— Material for this exercise —

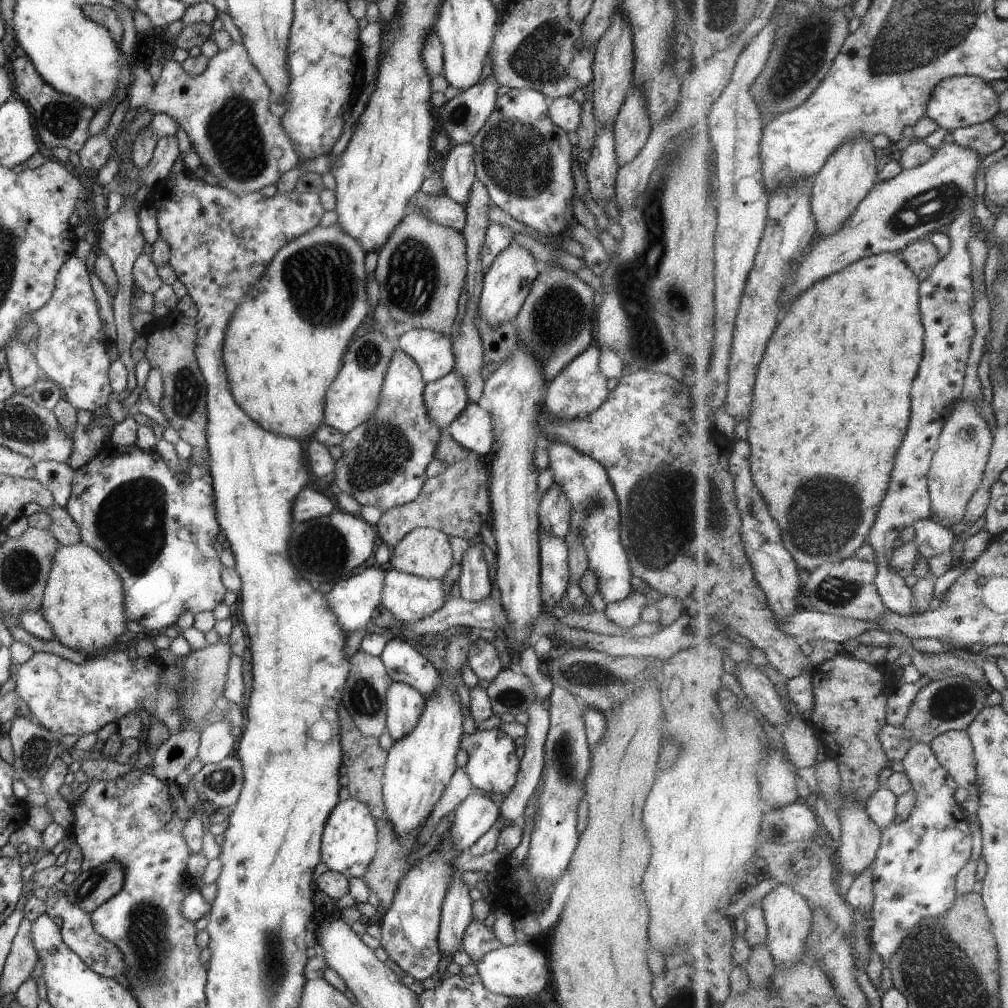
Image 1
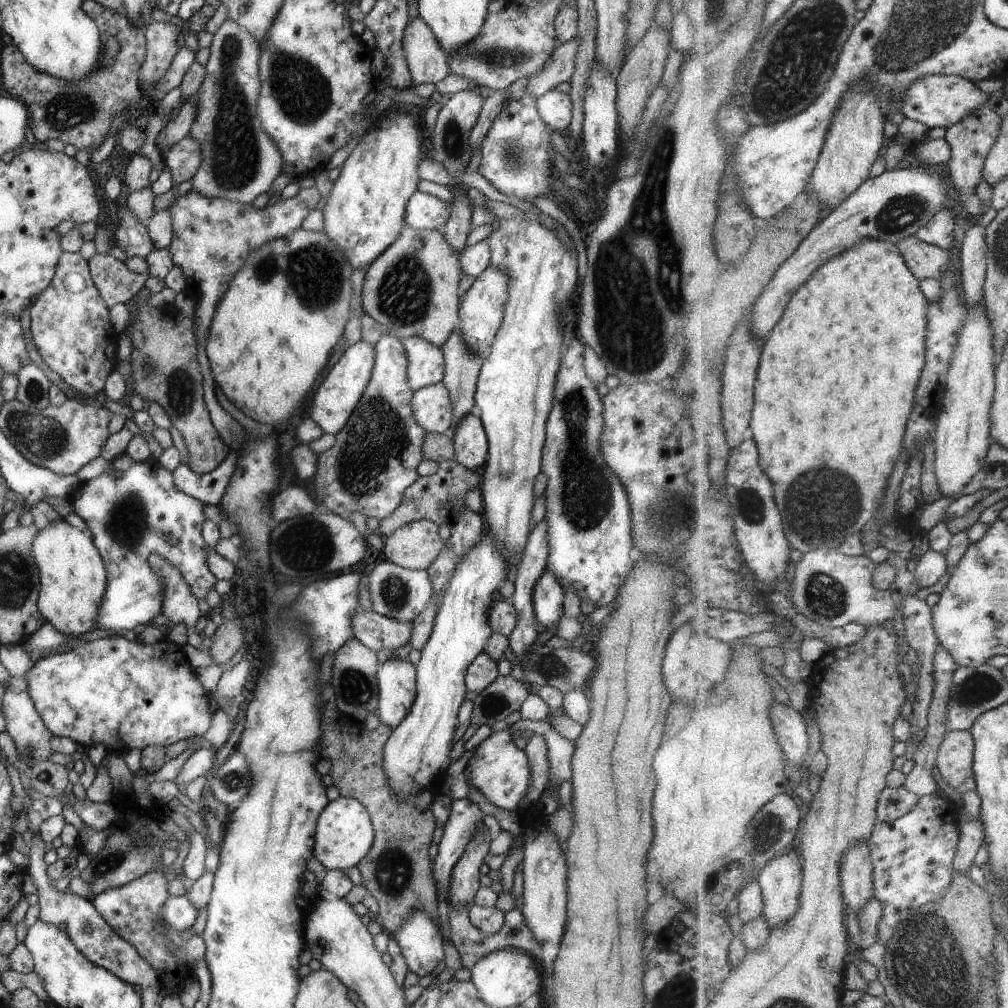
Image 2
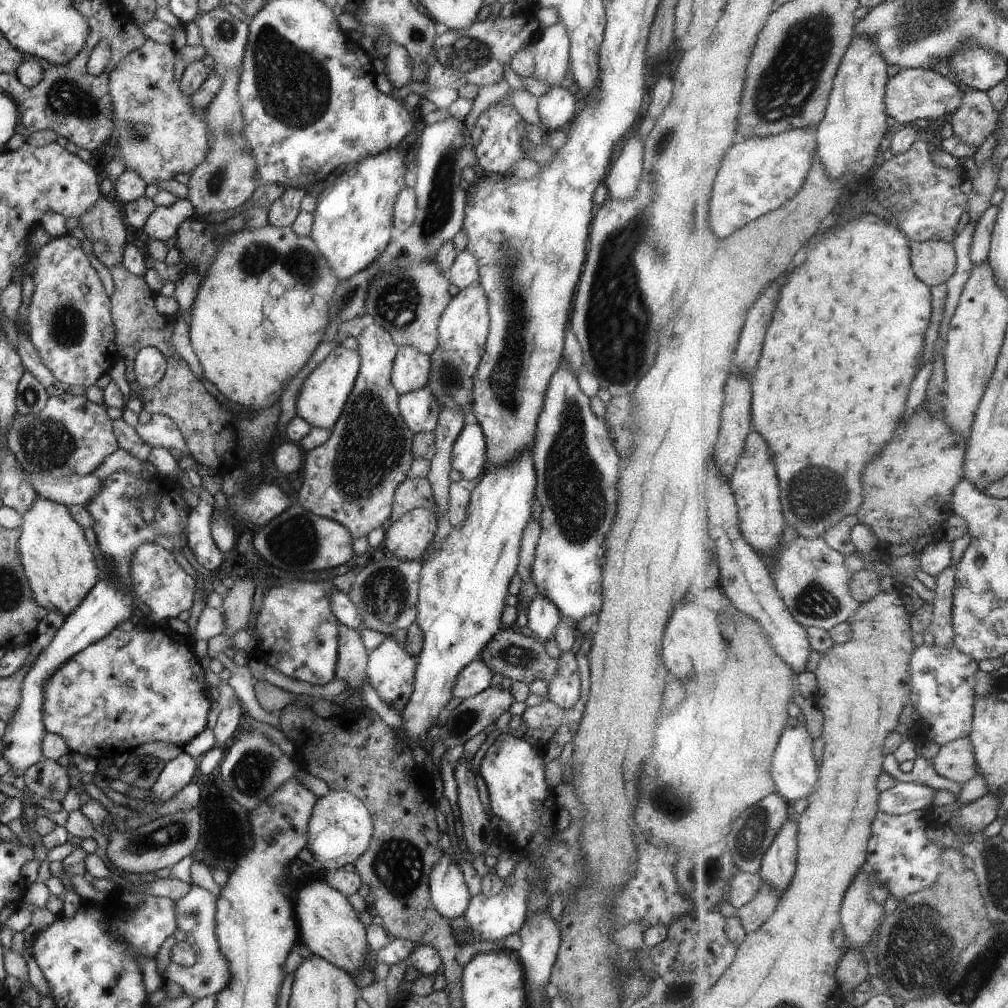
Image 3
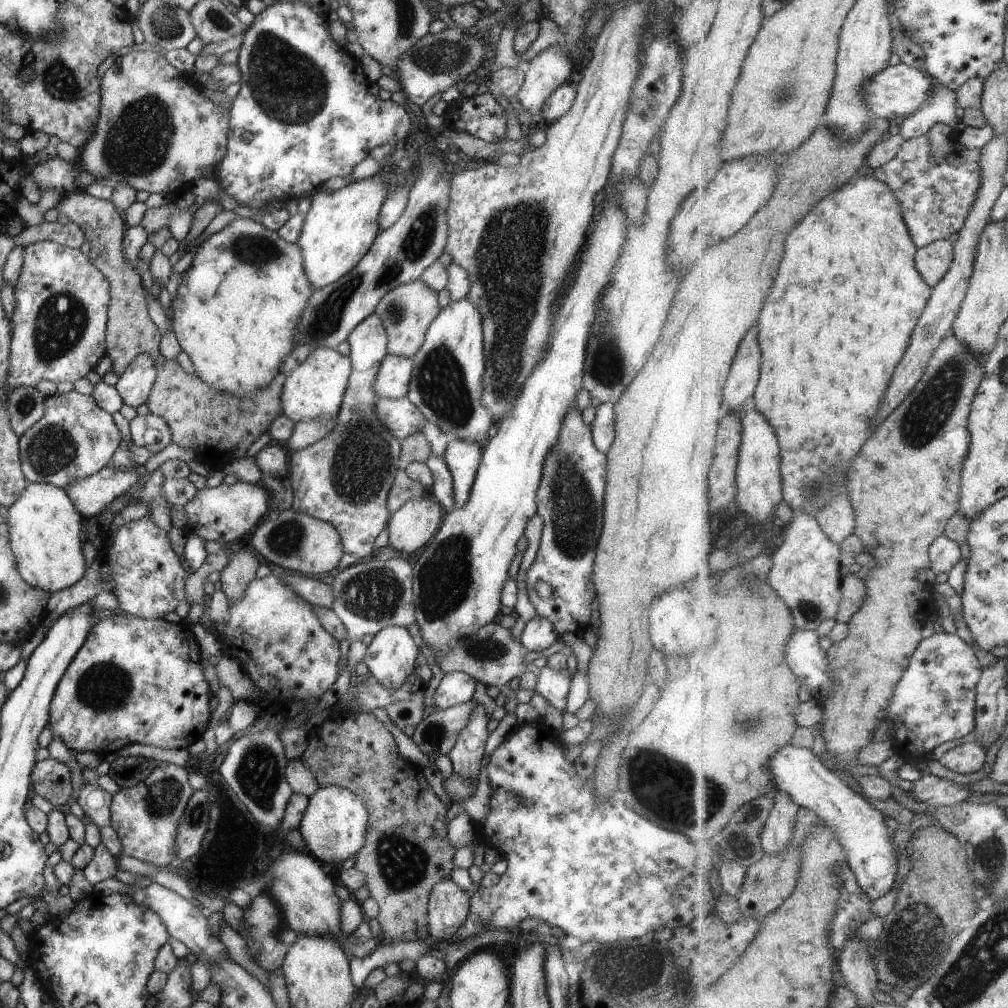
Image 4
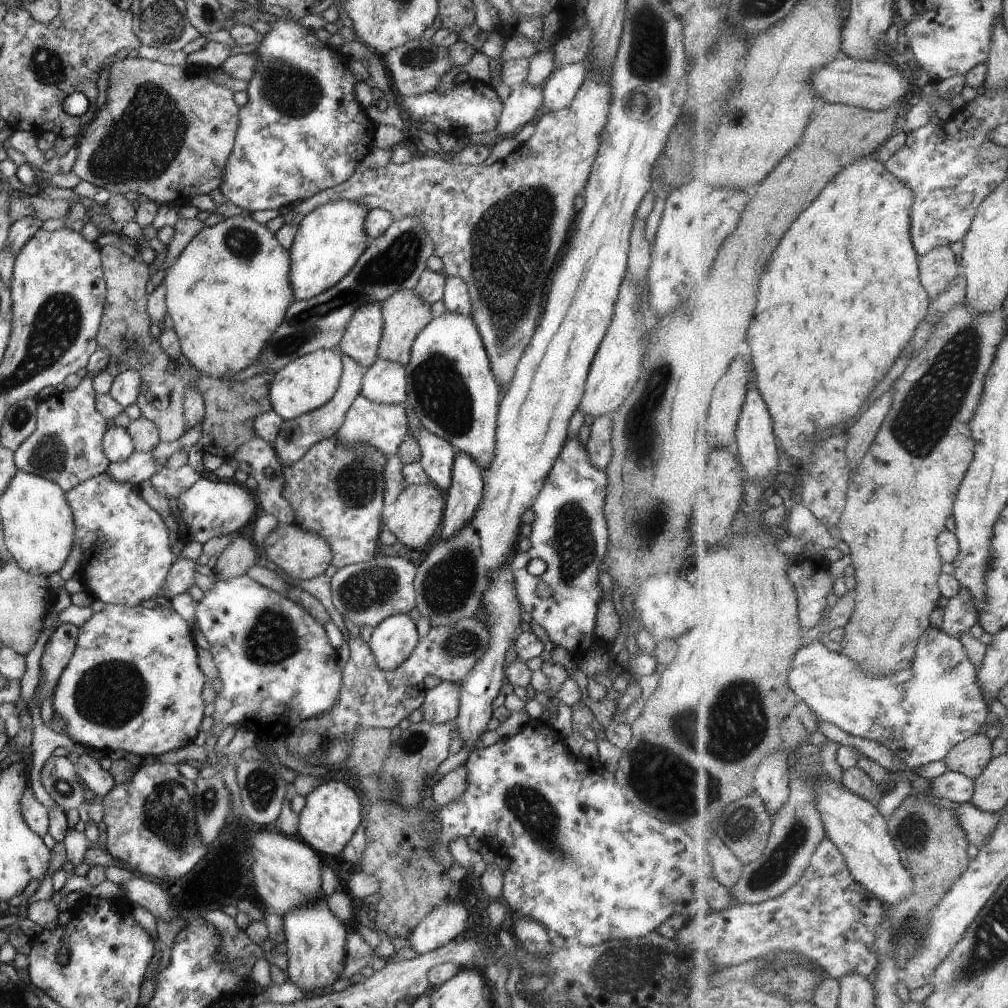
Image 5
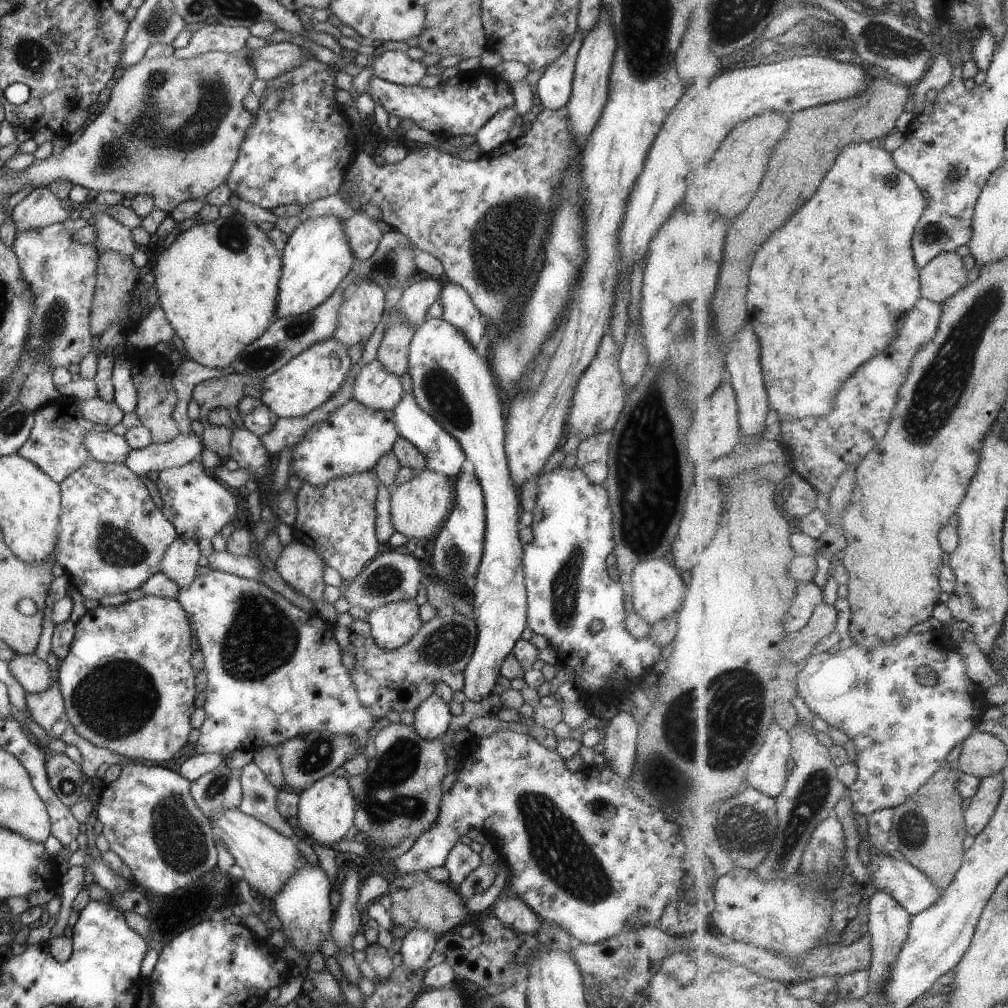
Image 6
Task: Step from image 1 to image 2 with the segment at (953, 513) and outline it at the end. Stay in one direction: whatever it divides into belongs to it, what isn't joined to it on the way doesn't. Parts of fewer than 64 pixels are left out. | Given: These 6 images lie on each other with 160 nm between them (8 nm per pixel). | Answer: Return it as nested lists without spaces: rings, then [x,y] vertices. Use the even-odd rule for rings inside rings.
[[[984,304],[975,312],[968,312],[963,332],[952,356],[950,369],[945,380],[946,393],[941,398],[941,411],[937,414],[938,429],[934,436],[934,472],[941,498],[955,500],[982,470],[992,445],[992,407],[996,393],[996,354],[992,345],[994,332]]]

— What is being asked —
With the pictures left out, write out all of the data exactly.

— Reply —
Image 1
Image 2
Image 3
Image 4
Image 5
Image 6
Task: Step from image 1 to image 2 with the segment at (953, 513) and outline it at the end. Stay in one direction: whatever it divides into belongs to it, what isn't joined to it on the way doesn't. Parts of fewer than 64 pixels are left out. | Given: These 6 images lie on each other with 160 nm between them (8 nm per pixel). | Answer: Return it as nested lists without spaces: rings, then [x,y] vertices. Use the even-odd rule for rings inside rings.
[[[984,304],[975,312],[968,312],[963,332],[952,356],[950,369],[945,380],[946,393],[941,398],[941,411],[937,414],[938,429],[934,436],[934,472],[941,498],[955,500],[982,470],[992,445],[992,407],[996,393],[996,354],[992,345],[994,332]]]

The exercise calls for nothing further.